**THE PROBLEM**
Retype, character for character, the line containing "Purchases Flight Kitchen" along with each line after it through the end of the data, and only those.

*** Opening of DATA EXTRACT ***

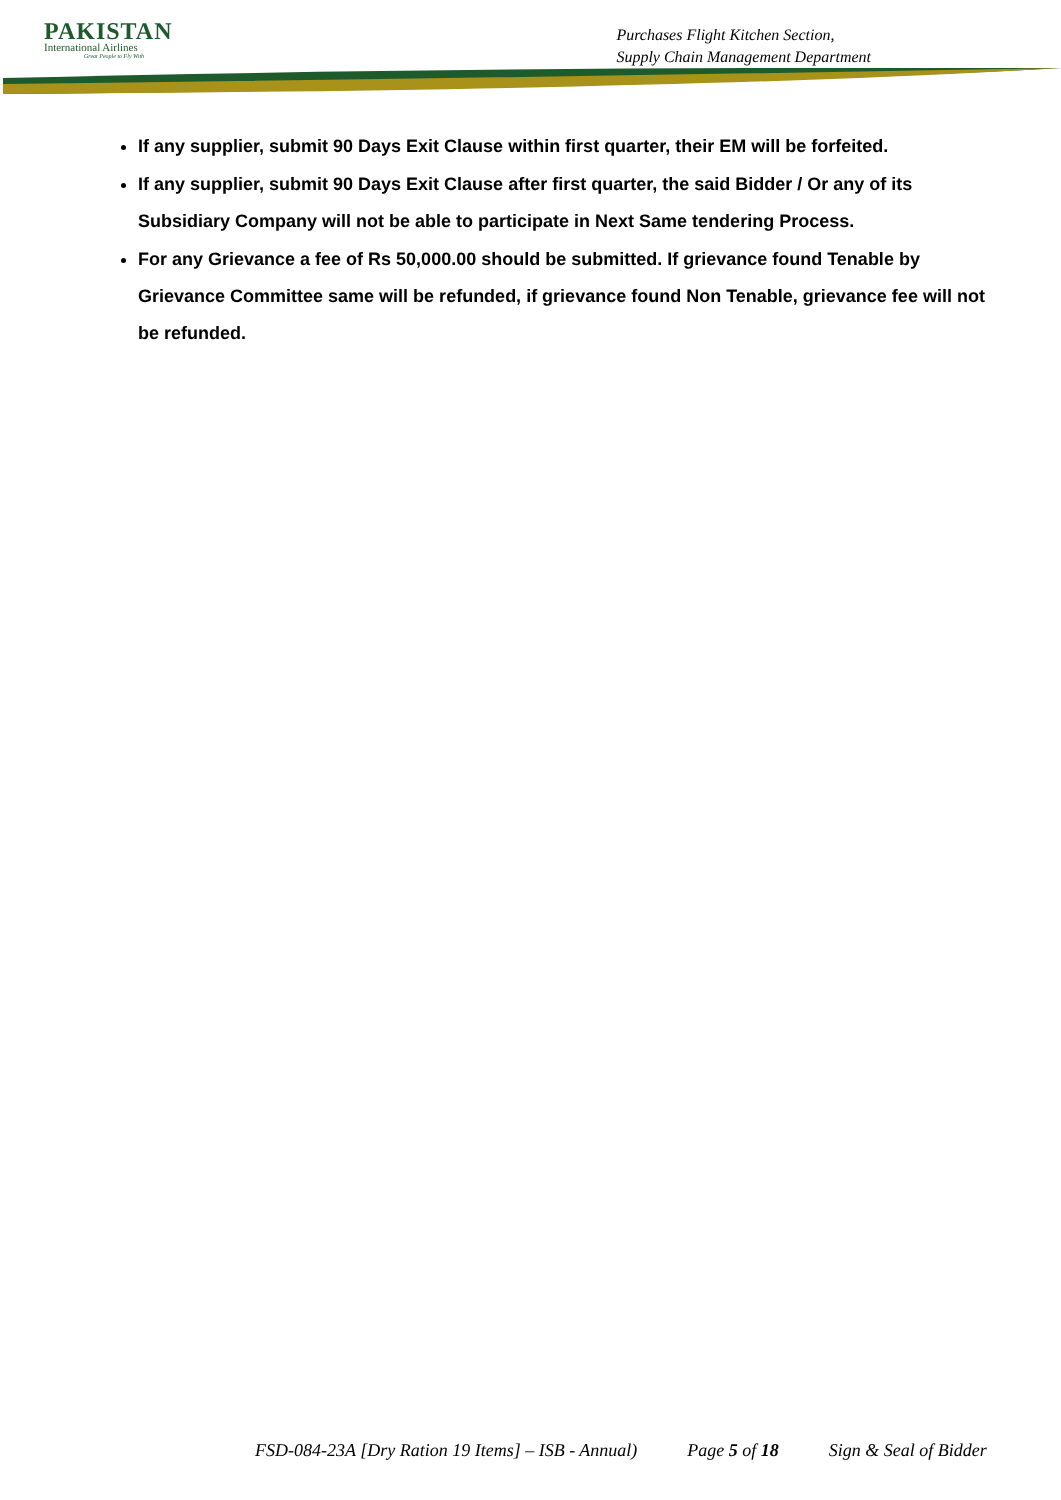PAKISTAN
International Airlines
Great People to Fly With
Purchases Flight Kitchen Section,
Supply Chain Management Department
If any supplier, submit 90 Days Exit Clause within first quarter, their EM will be forfeited.
If any supplier, submit 90 Days Exit Clause after first quarter, the said Bidder / Or any of its Subsidiary Company will not be able to participate in Next Same tendering Process.
For any Grievance a fee of Rs 50,000.00 should be submitted. If grievance found Tenable by Grievance Committee same will be refunded, if grievance found Non Tenable, grievance fee will not be refunded.
FSD-084-23A [Dry Ration 19 Items] – ISB - Annual) Page 5 of 18 Sign & Seal of Bidder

*** Close of DATA EXTRACT ***

**EXPECTED OUTPUT**
Purchases Flight Kitchen Section,
Supply Chain Management Department
If any supplier, submit 90 Days Exit Clause within first quarter, their EM will be forfeited.
If any supplier, submit 90 Days Exit Clause after first quarter, the said Bidder / Or any of its Subsidiary Company will not be able to participate in Next Same tendering Process.
For any Grievance a fee of Rs 50,000.00 should be submitted. If grievance found Tenable by Grievance Committee same will be refunded, if grievance found Non Tenable, grievance fee will not be refunded.
FSD-084-23A [Dry Ration 19 Items] – ISB - Annual) Page 5 of 18 Sign & Seal of Bidder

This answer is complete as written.